Data Processing Using Multiple Transforms

The transformation framework is designed to operate on arbitrary arrays of bytes with a specialization for columnar data, generally contained in parquet files and read as pyarrow tables.

In general, transforms can be written to process any type of binary data, to be interpreted by the transform.

The table-specific transforms are written to process a table to, for example:

Remove duplicates or non supported documents, for example, exact and fuzzy dedup, or language selection
Transform files, for example coalesce or split files or add/remove some of the columns
Annotate the tables to add additional data such as document quality score, language, etc.
Derive statistics on data in one or more columns
Filter the table to remove or edit rows and/or columns, for example to remove rows from blocked domains.
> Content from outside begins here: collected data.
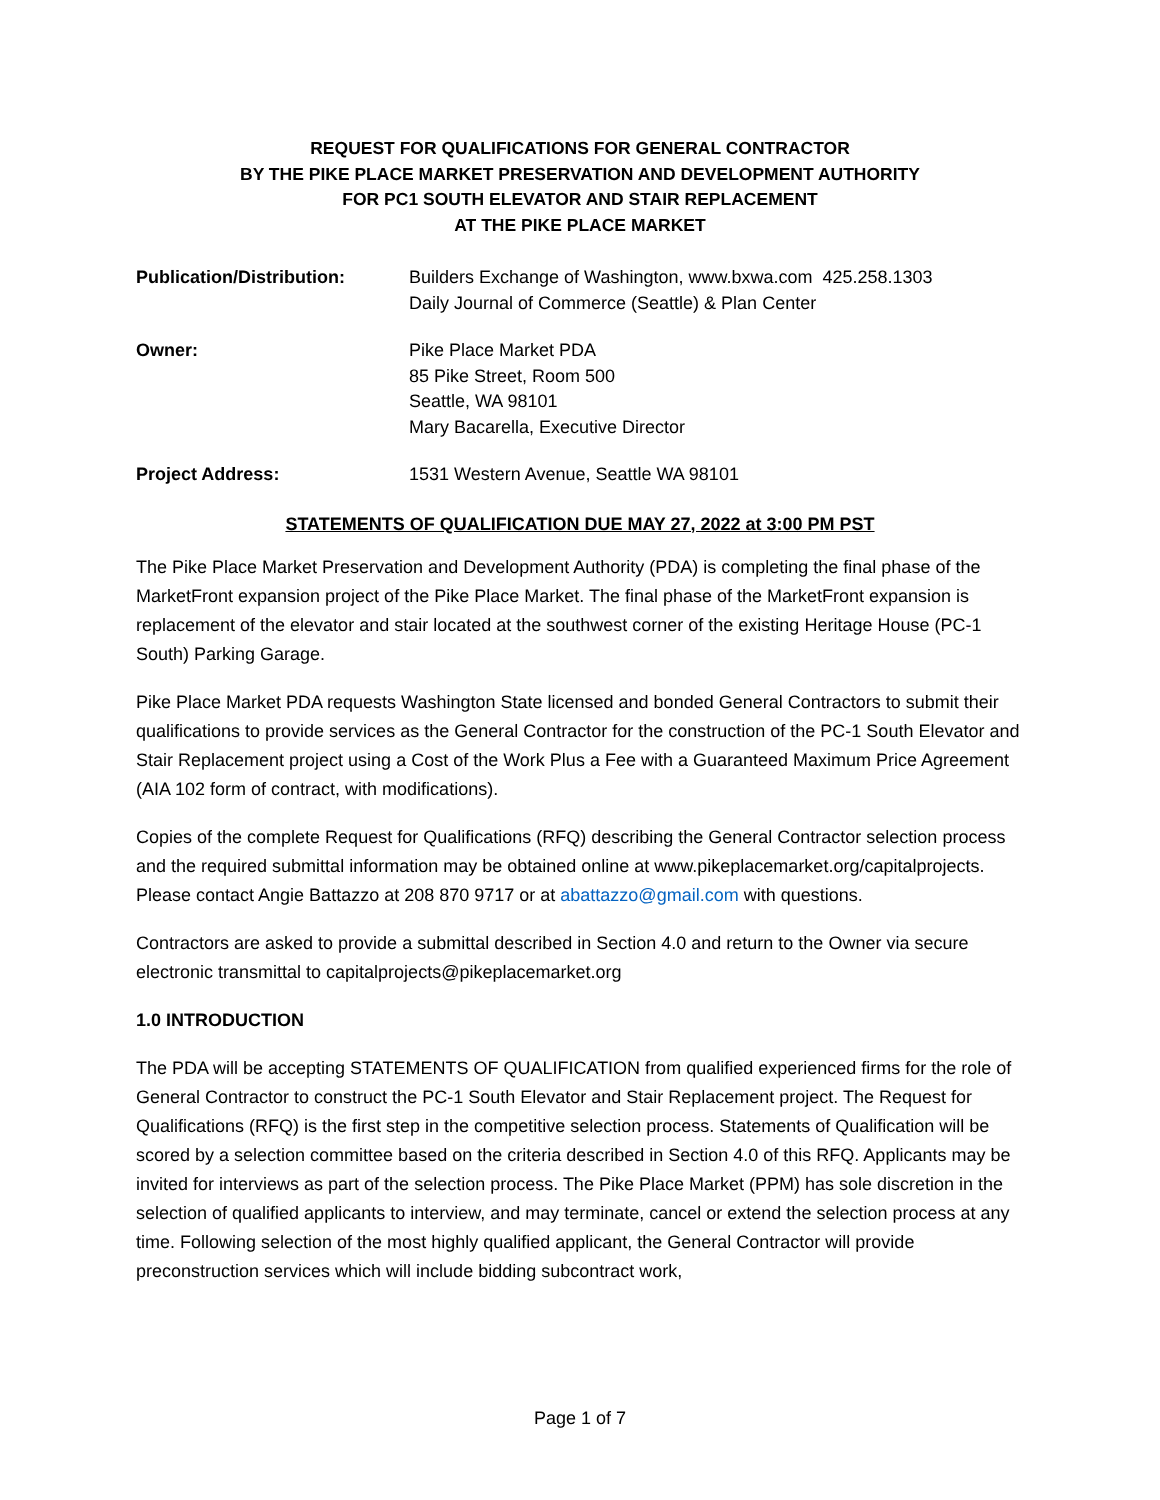REQUEST FOR QUALIFICATIONS FOR GENERAL CONTRACTOR
BY THE PIKE PLACE MARKET PRESERVATION AND DEVELOPMENT AUTHORITY
FOR PC1 SOUTH ELEVATOR AND STAIR REPLACEMENT
AT THE PIKE PLACE MARKET
Publication/Distribution: Builders Exchange of Washington, www.bxwa.com 425.258.1303
Daily Journal of Commerce (Seattle) & Plan Center
Owner: Pike Place Market PDA
85 Pike Street, Room 500
Seattle, WA 98101
Mary Bacarella, Executive Director
Project Address: 1531 Western Avenue, Seattle WA 98101
STATEMENTS OF QUALIFICATION DUE MAY 27, 2022 at 3:00 PM PST
The Pike Place Market Preservation and Development Authority (PDA) is completing the final phase of the MarketFront expansion project of the Pike Place Market. The final phase of the MarketFront expansion is replacement of the elevator and stair located at the southwest corner of the existing Heritage House (PC-1 South) Parking Garage.
Pike Place Market PDA requests Washington State licensed and bonded General Contractors to submit their qualifications to provide services as the General Contractor for the construction of the PC-1 South Elevator and Stair Replacement project using a Cost of the Work Plus a Fee with a Guaranteed Maximum Price Agreement (AIA 102 form of contract, with modifications).
Copies of the complete Request for Qualifications (RFQ) describing the General Contractor selection process and the required submittal information may be obtained online at www.pikeplacemarket.org/capitalprojects. Please contact Angie Battazzo at 208 870 9717 or at abattazzo@gmail.com with questions.
Contractors are asked to provide a submittal described in Section 4.0 and return to the Owner via secure electronic transmittal to capitalprojects@pikeplacemarket.org
1.0 INTRODUCTION
The PDA will be accepting STATEMENTS OF QUALIFICATION from qualified experienced firms for the role of General Contractor to construct the PC-1 South Elevator and Stair Replacement project. The Request for Qualifications (RFQ) is the first step in the competitive selection process. Statements of Qualification will be scored by a selection committee based on the criteria described in Section 4.0 of this RFQ. Applicants may be invited for interviews as part of the selection process. The Pike Place Market (PPM) has sole discretion in the selection of qualified applicants to interview, and may terminate, cancel or extend the selection process at any time. Following selection of the most highly qualified applicant, the General Contractor will provide preconstruction services which will include bidding subcontract work,
Page 1 of 7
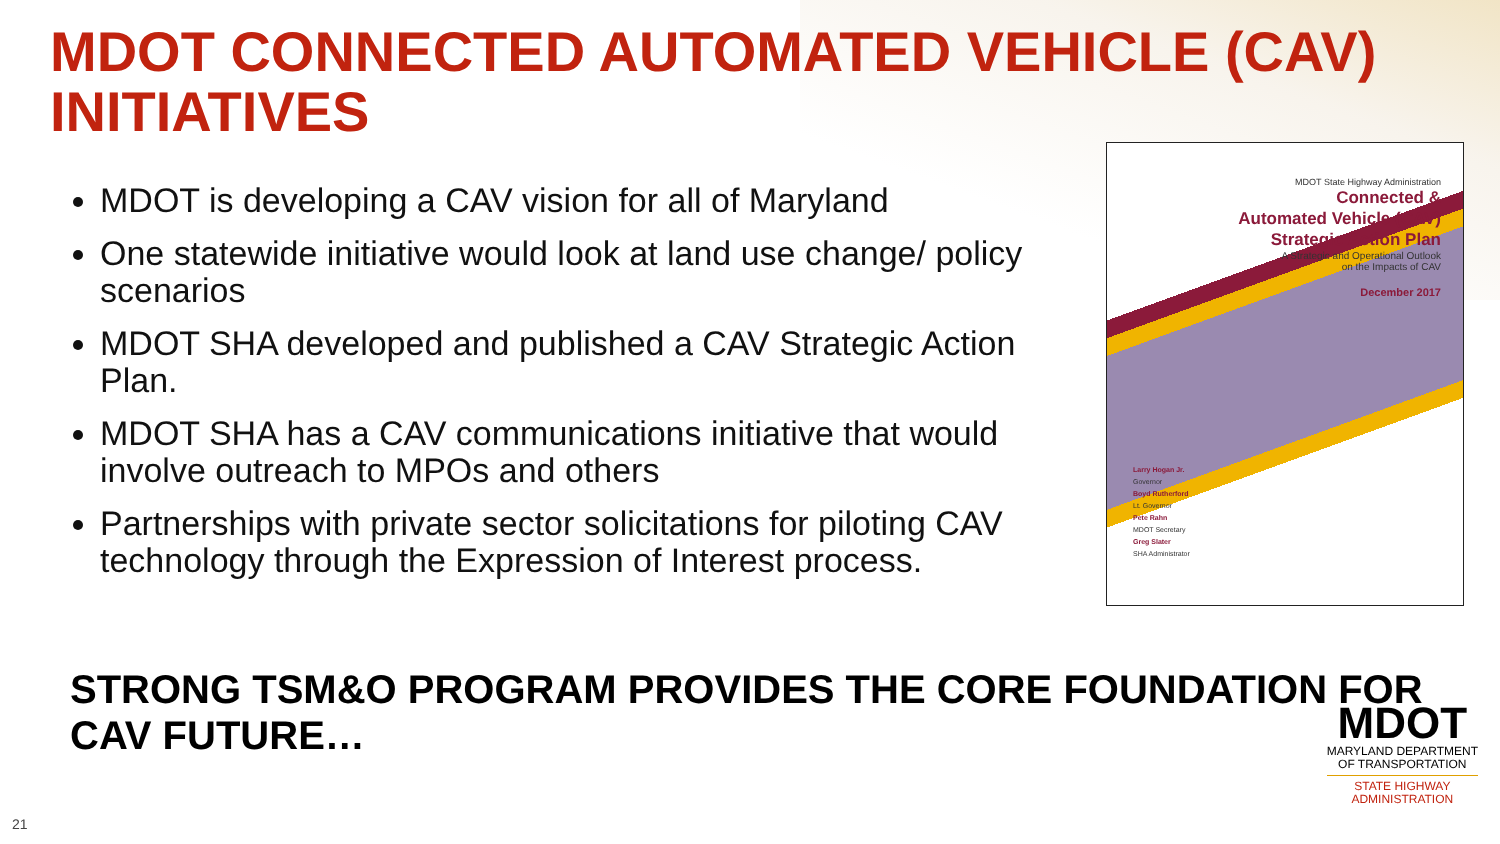MDOT CONNECTED AUTOMATED VEHICLE (CAV) INITIATIVES
MDOT is developing a CAV vision for all of Maryland
One statewide initiative would look at land use change/ policy scenarios
MDOT SHA developed and published a CAV Strategic Action Plan.
MDOT SHA has a CAV communications initiative that would involve outreach to MPOs and others
Partnerships with private sector solicitations for piloting CAV technology through the Expression of Interest process.
MDOT State Highway Administration
Connected &
Automated Vehicle (CAV)
Strategic Action Plan
A Strategic and Operational Outlook
on the Impacts of CAV
December 2017
Larry Hogan Jr.
Governor
Boyd Rutherford
Lt. Governor
Pete Rahn
MDOT Secretary
Greg Slater
SHA Administrator
STRONG TSM&O PROGRAM PROVIDES THE CORE FOUNDATION FOR CAV FUTURE…
MDOT
MARYLAND DEPARTMENT
OF TRANSPORTATION
STATE HIGHWAY
ADMINISTRATION
21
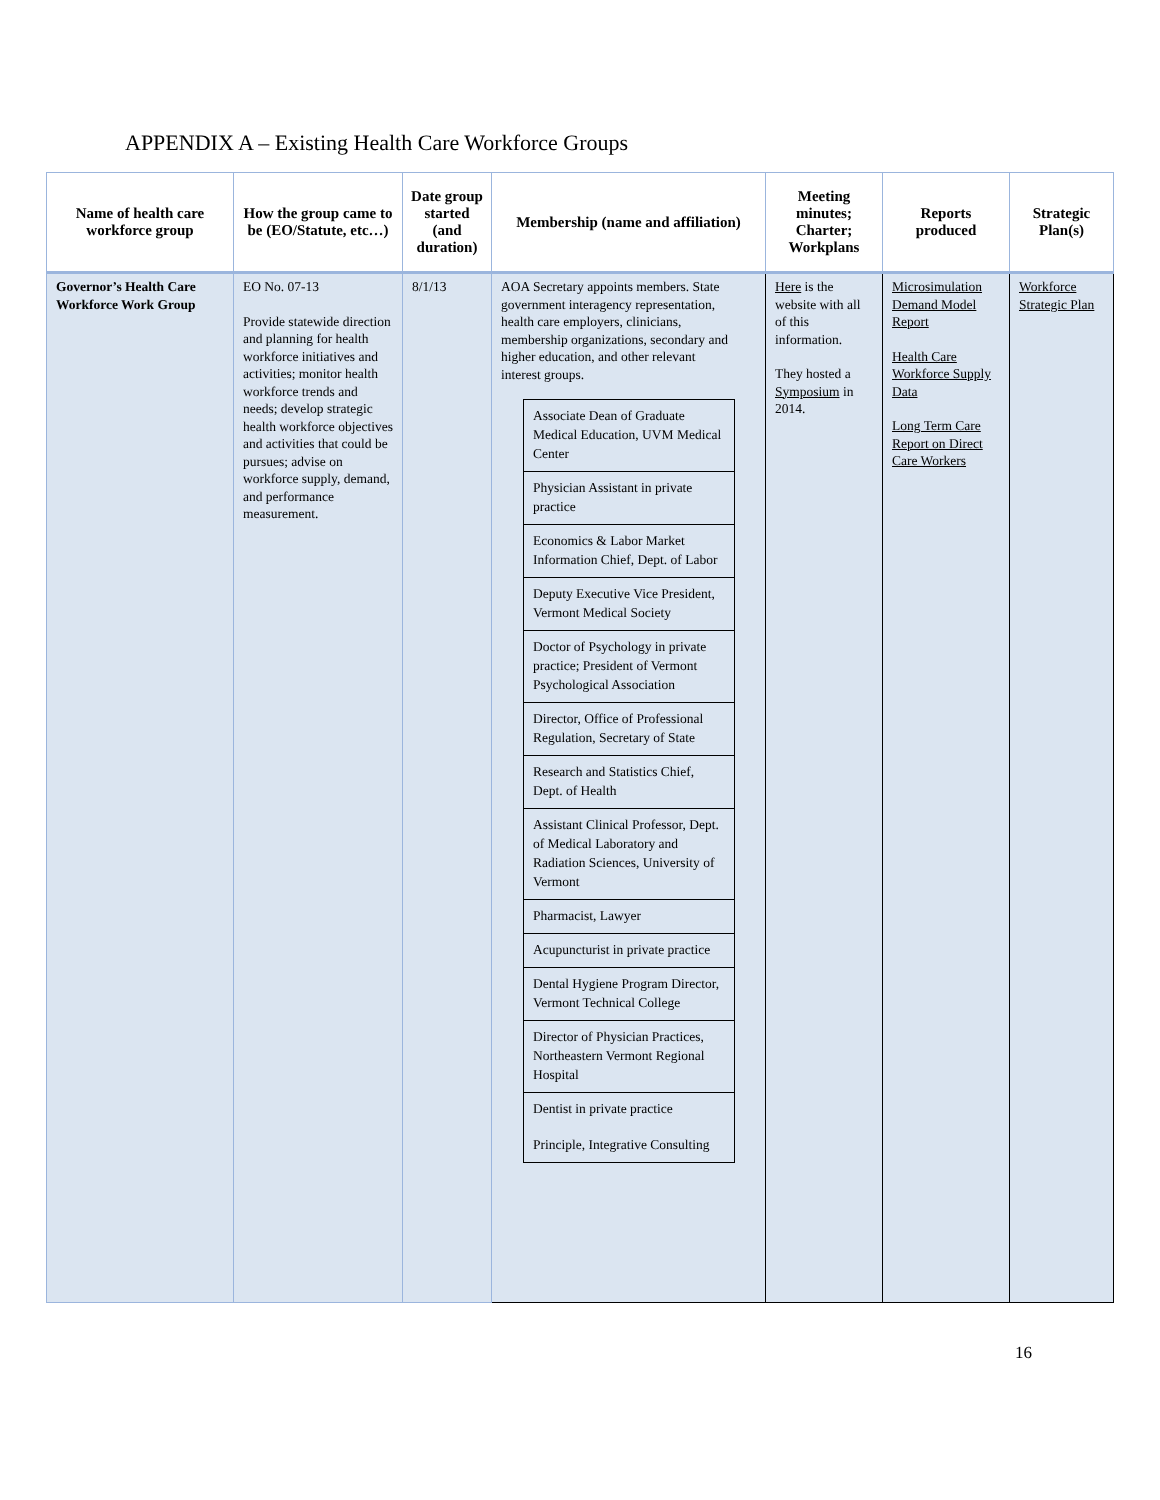APPENDIX A – Existing Health Care Workforce Groups
| Name of health care workforce group | How the group came to be (EO/Statute, etc…) | Date group started (and duration) | Membership (name and affiliation) | Meeting minutes; Charter; Workplans | Reports produced | Strategic Plan(s) |
| --- | --- | --- | --- | --- | --- | --- |
| Governor’s Health Care Workforce Work Group | EO No. 07-13 Provide statewide direction and planning for health workforce initiatives and activities; monitor health workforce trends and needs; develop strategic health workforce objectives and activities that could be pursues; advise on workforce supply, demand, and performance measurement. | 8/1/13 | AOA Secretary appoints members. State government interagency representation, health care employers, clinicians, membership organizations, secondary and higher education, and other relevant interest groups. / Associate Dean of Graduate Medical Education, UVM Medical Center / / Physician Assistant in private practice / / Economics & Labor Market Information Chief, Dept. of Labor / / Deputy Executive Vice President, Vermont Medical Society / / Doctor of Psychology in private practice; President of Vermont Psychological Association / / Director, Office of Professional Regulation, Secretary of State / / Research and Statistics Chief, Dept. of Health / / Assistant Clinical Professor, Dept. of Medical Laboratory and Radiation Sciences, University of Vermont / / Pharmacist, Lawyer / / Acupuncturist in private practice / / Dental Hygiene Program Director, Vermont Technical College / / Director of Physician Practices, Northeastern Vermont Regional Hospital / / Dentist in private practice Principle, Integrative Consulting / | Here is the website with all of this information. They hosted a Symposium in 2014. | Microsimulation Demand Model Report Health Care Workforce Supply Data Long Term Care Report on Direct Care Workers | Workforce Strategic Plan |
16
The table is generally expected to have something like the following minimal set of columns :

URL source of the document (can be use for domain block listing)
Document id
Contents of the actual document to be used for LLM training

The following might be an example sequence of transforms (applied to tables, though the model is equivalent for binary data transformations)

Data Transformation

The ordering of the transforms can change depending on the requirements on the training data.

Each transform is generally run on a set of input files to produce a set of output files. The transforms are generally sequenced/stitched together, each accepting the completed set of output files from a previous transform in the sequence.

Data Transformation Flow

Transforms are generally executed in one of the available "runtimes" with scalability provided by the Ray and Spark runtimes.